Des milliers de touristes nationaux et internationaux et cusqueños (habitants de Cuzco) ont assisté avec engouement à la mise en scène traditionnelle de la fête du Soleil, en langue quechua « Inti Raymi », sur la célèbre esplanade du parc archéologique de Sacsayhuaman, situé à environ 15 minutes en voiture de la ville de Cuzco, berceau de la culture incaïque.

Lors de cet évènement populaire, plus de 500 acteurs ont donné vie à cette cérémonie rappelant la splendeur de la civilisation inca sous le règne de l’Inca Pachacutec, 3000 visiteurs avaient acheté des places assises pour prendre part à cette reconstitution fastueuse d’un temps fort du calendrier précolombien, une mobilisation avec de fortes retombées économiques pour la région. Au temps des Incas, l’Inti Raymi était la célébration la plus importante des quatre festivals organisés à Cuzco, comme le rapportait en son temps le chroniqueur Garcilaso de la Vega (1539-1616), la cérémonie s’étendait sur 15 jours et se caractérisaient par les danses et des sacrifices visant à satisfaire les divinités.

La fête s’est donc déroulée samedi sans aucun problème majeur (malgré une menace de grève lancée par les enseignants planant sur son bon déroulement), alors qu’un important dispositif de sécurité avait été déployé, la cérémonie a commencé très tôt avec le départ de l’Inca du temple de Coricancha, avec son passage dans les rues et la place principale de la ville impériale pour finalement atteindre la forteresse de Sacsayhuaman à 3700 m d’altitude où l’événement principal a eu lieu.

Dès les premières heures du jour, des milliers de personnes se sont rendues à la Coricancha pour découvrir celui qui a donné vie à l’Inca Pachacutec en rendant un premier culte du Dieu Soleil, la cérémonie a été appréciée et applaudie par les spectateurs qui ont apprécié le caractère historique et grandiose de la cérémonie. Les rôles principaux ont été donnés à David Anca, professeur d’arts scéniques, et à l’actrice Norvina Gallegos, ils ont ainsi incarné l’Inca Pachacutec et sa Coya ou épouse de l’Inca, ils ont été entourés d’une centaine d’acteurs transformés en nobles, militaires, et diverses autorités de l’époque incaïque, toutes réunies pour manifester leur adoration au soleil et célébrer le début du solstice d’hiver.

À l’époque des Incas, ce jour était l’équivalent de la nouvelle année. Le solstice d’hiver de l’hémisphère sud marque une nouvelle année, mais aussi un nouveau cycle agricole, le temps des récoltes marque cette célébration qui commémore la plus grande et la plus majestueuse tradition précolombienne en hommage au Soleil.

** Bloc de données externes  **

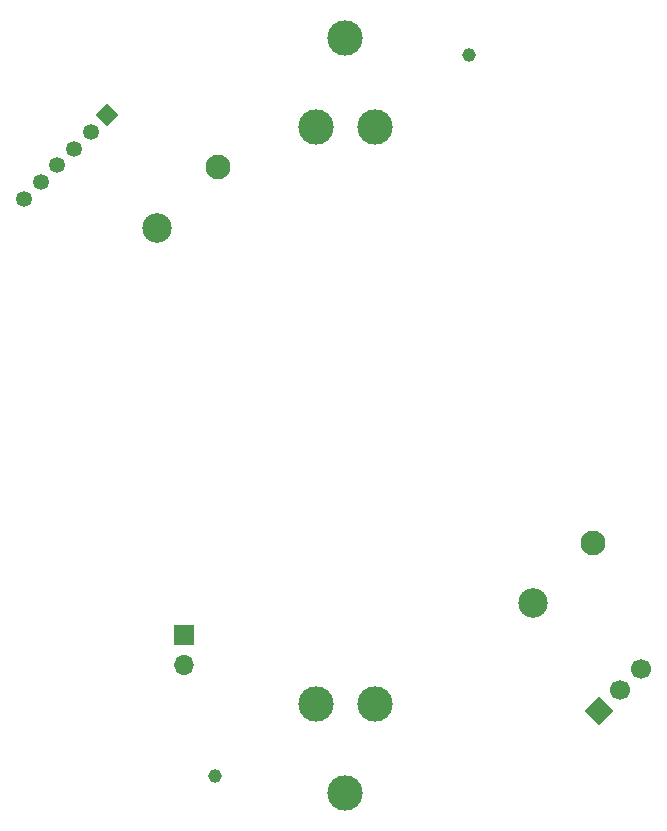
<source format=gbs>
%TF.GenerationSoftware,KiCad,Pcbnew,7.0.7*%
%TF.CreationDate,2023-09-11T21:54:18+02:00*%
%TF.ProjectId,blinkekatze,626c696e-6b65-46b6-9174-7a652e6b6963,rev?*%
%TF.SameCoordinates,Original*%
%TF.FileFunction,Soldermask,Bot*%
%TF.FilePolarity,Negative*%
%FSLAX46Y46*%
G04 Gerber Fmt 4.6, Leading zero omitted, Abs format (unit mm)*
G04 Created by KiCad (PCBNEW 7.0.7) date 2023-09-11 21:54:18*
%MOMM*%
%LPD*%
G01*
G04 APERTURE LIST*
G04 Aperture macros list*
%AMHorizOval*
0 Thick line with rounded ends*
0 $1 width*
0 $2 $3 position (X,Y) of the first rounded end (center of the circle)*
0 $4 $5 position (X,Y) of the second rounded end (center of the circle)*
0 Add line between two ends*
20,1,$1,$2,$3,$4,$5,0*
0 Add two circle primitives to create the rounded ends*
1,1,$1,$2,$3*
1,1,$1,$4,$5*%
%AMRotRect*
0 Rectangle, with rotation*
0 The origin of the aperture is its center*
0 $1 length*
0 $2 width*
0 $3 Rotation angle, in degrees counterclockwise*
0 Add horizontal line*
21,1,$1,$2,0,0,$3*%
G04 Aperture macros list end*
%ADD10RotRect,1.700000X1.700000X135.000000*%
%ADD11HorizOval,1.700000X0.000000X0.000000X0.000000X0.000000X0*%
%ADD12C,2.500000*%
%ADD13RotRect,1.350000X1.350000X315.000000*%
%ADD14HorizOval,1.350000X0.000000X0.000000X0.000000X0.000000X0*%
%ADD15C,2.100000*%
%ADD16R,1.700000X1.700000*%
%ADD17O,1.700000X1.700000*%
%ADD18C,1.152000*%
%ADD19C,3.000000*%
G04 APERTURE END LIST*
D10*
%TO.C,J3*%
X121477498Y-125054902D03*
D11*
X123273549Y-123258851D03*
X125069600Y-121462800D03*
%TD*%
D12*
%TO.C,H3*%
X84090097Y-84090097D03*
%TD*%
D13*
%TO.C,J2*%
X79848427Y-74571573D03*
D14*
X78434213Y-75985787D03*
X77020000Y-77400000D03*
X75605786Y-78814214D03*
X74191573Y-80228427D03*
X72777359Y-81642641D03*
%TD*%
D15*
%TO.C,H2*%
X121001169Y-110818831D03*
%TD*%
D16*
%TO.C,J1*%
X86350000Y-118575000D03*
D17*
X86350000Y-121115000D03*
%TD*%
D15*
%TO.C,H1*%
X89181266Y-78998928D03*
%TD*%
D12*
%TO.C,H4*%
X115910000Y-115910000D03*
%TD*%
D18*
%TO.C,H5*%
X89000000Y-130500000D03*
%TD*%
%TO.C,H6*%
X110500000Y-69500000D03*
%TD*%
D19*
%TO.C,BTT2*%
X102500000Y-124400000D03*
X97500000Y-124400000D03*
X100000000Y-132000000D03*
%TD*%
%TO.C,BTT1*%
X97500000Y-75600000D03*
X102500000Y-75600000D03*
X100000000Y-68000000D03*
%TD*%
M02*

</source>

Les Incas organisaient cette fête l’un des jours les plus courts de l’année dans l’hémisphère sud (certainement le 21 juin, à l’origine), par crainte que le soleil (leur père nourricier), source de vie et d’énergie, abandonne ses fils, « les créatures du soleil ».

La cérémonie a commencé avec l’Inca s’exprimant en langue quechua, idiome des ancêtres toujours parlé par les communautés andines (une langue qui compte encore environ dix millions de locuteurs, dont deux millions en Équateur, quatre millions et demi au Pérou et un million et demi en Bolivie), il a alors fait l’éloge du Soleil, puis a effectué une série de rituels parmi lesquels celui du feu, de la chicha (bière de maïs), et de la feuille de coca et la représentation du sacrifice d’un lama. La fête a réuni quelque 80 000 personnes venues assister de près ou de loin à la plus grande fête de l’année au Pérou.

Le rite de l’Inti Ratmi a été interdit par les Espagnols au XVIe siècle, mais les Péruviens l’ont restauré en 1944. Aujourd’hui, le festival jouit d’un grand intérêt et est devenu une célébration incontournable qui attire de nombreux touristes.

Scientifiquement le solstice commence le 21 juin, mais selon le Pacha Unachaq, un cadran solaire utilisé par les Incas, le soleil reste quelques jours au même endroit avant de se lever le 24 juin. Ce jour a donc été proclamé par le haut prêtre comme nouvelle année : Inti Raymi, ce culte au soleil, divinité centrale du panthéon inca, avec le culte de Viracocha (le dieu créateur) était un des éléments phares du panthéon religieux de ce peuple préhispanique qui continue de fasciner au fil des siècles.